The property and facility is owned by the non-profit, "Friends of the Animal Shelter," but the City of Newport has official oversight and is responsible for the maintenance.
Both the city and Cocke County provide operating funds, but shelter leaders say the county is not putting in its fair share, so this week, they offered up a funding proposal to the city council.
"We wanted to find a way to be able to take care of the animals and help with some funding but make it fair to both city residents and county residents, county government and city government," Hensley said.
Leaders are proposing a $40 fee be charged for each animal that comes in to the shelter. That fee would only apply to the animals being turned in by the city and county animal control officers. The public would not be charged.
"They want to have fairness to the taxpayers, and we've been funding it just the opposite," said Scott Collins, the Newport city administrator.
So far this fiscal year, the city has turned in 657 and budgeted $135,000 for the shelter, while the county has turned in 2,275 animals and budgeted $40,000. Cocke County also pays the salary and insurance for its one animal control officer.
During the previous fiscal year, the breakdown was 998 city animals with $200,000 budgeted, and 2,484 county animals with $45,000 budgeted, plus the one officer.
The shelter's non-profit organization is now taking in some of its own money through adoption and spay/neuter fees, so some of the city's money is reimbursed. But leaders say the contributions are still unbalanced.
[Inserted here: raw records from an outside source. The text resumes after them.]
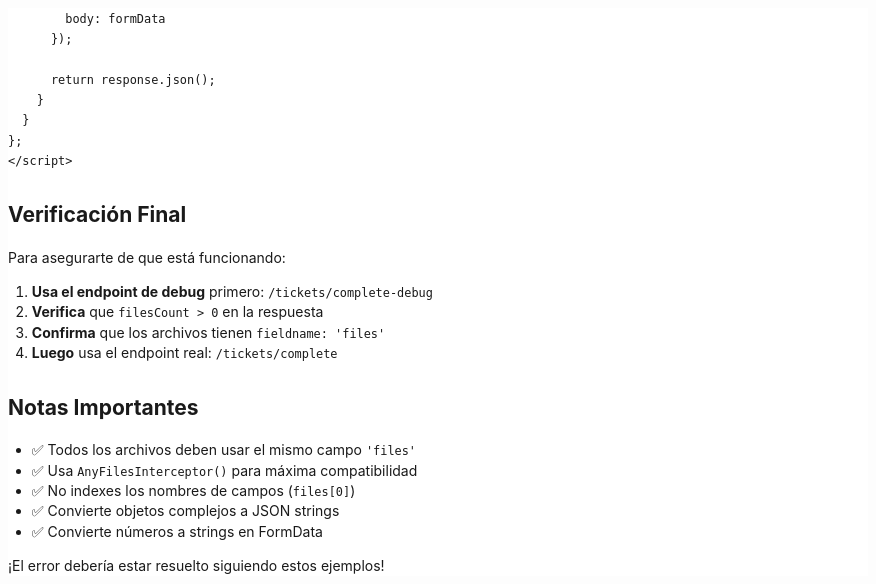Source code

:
 ```vue
        body: formData
      });
      
      return response.json();
    }
  }
};
</script>
```

## Verificación Final

Para asegurarte de que está funcionando:

1. **Usa el endpoint de debug** primero: `/tickets/complete-debug`
2. **Verifica** que `filesCount > 0` en la respuesta
3. **Confirma** que los archivos tienen `fieldname: 'files'`
4. **Luego** usa el endpoint real: `/tickets/complete`

## Notas Importantes

- ✅ Todos los archivos deben usar el mismo campo `'files'`
- ✅ Usa `AnyFilesInterceptor()` para máxima compatibilidad
- ✅ No indexes los nombres de campos (`files[0]`)
- ✅ Convierte objetos complejos a JSON strings
- ✅ Convierte números a strings en FormData

¡El error debería estar resuelto siguiendo estos ejemplos!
Still, at least one county leader is skeptical about the proposed fees and the possibility of a budget battle.
"The City of Newport and the county have worked together so good for so many years, and we will continue that good relationship with the City of Newport, but what we have to look at is priorities of what we can afford versus the wants and needs, and essential services come first, and that's where our priorities have got to be and have to remain focused on the priorities for our county," said Michael McCarter, chair of the Cocke County Legislative Body.
McCarter pointed out that the county pays for some other services used by both city and county residents, including some roadways and the jail.
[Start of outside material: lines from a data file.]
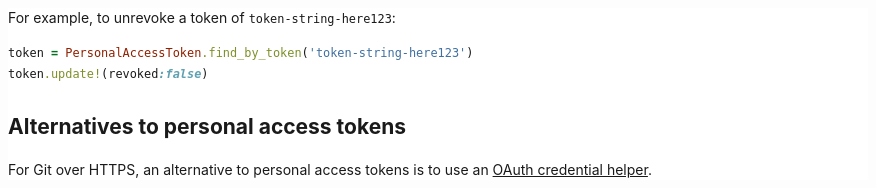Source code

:    For example, to unrevoke a token of `token-string-here123`:

   ```ruby
   token = PersonalAccessToken.find_by_token('token-string-here123')
   token.update!(revoked:false)
   ```

## Alternatives to personal access tokens

For Git over HTTPS, an alternative to personal access tokens is to use an [OAuth credential helper](account/two_factor_authentication.md#oauth-credential-helpers).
And he worries what the consequences could be if the surcharge is passed, and the county does not agree to pay.
"If there's monies available that's in the county budget, I will fight and advocate for the animal shelter because it's in my district, it's in the city district, but I just don't see how adding a surcharge to the animals is going to be the answer to the question," McCarter said. "I think it's going to be more of a burden to the city because a lot of people will start moving their animals from the county and dropping in to the city. So, who's to say, if the city is paying $40,000 now they won't be paying $240,000 when everybody brings their dogs or animals to the City of Newport and drops off."
The proposed fee would have to be approved by the city council, and because the city has oversight of the shelter, the county would technically not have a say in the decision.
But McCarter expressed his wishes that the two legislative bodies would work together on the issue.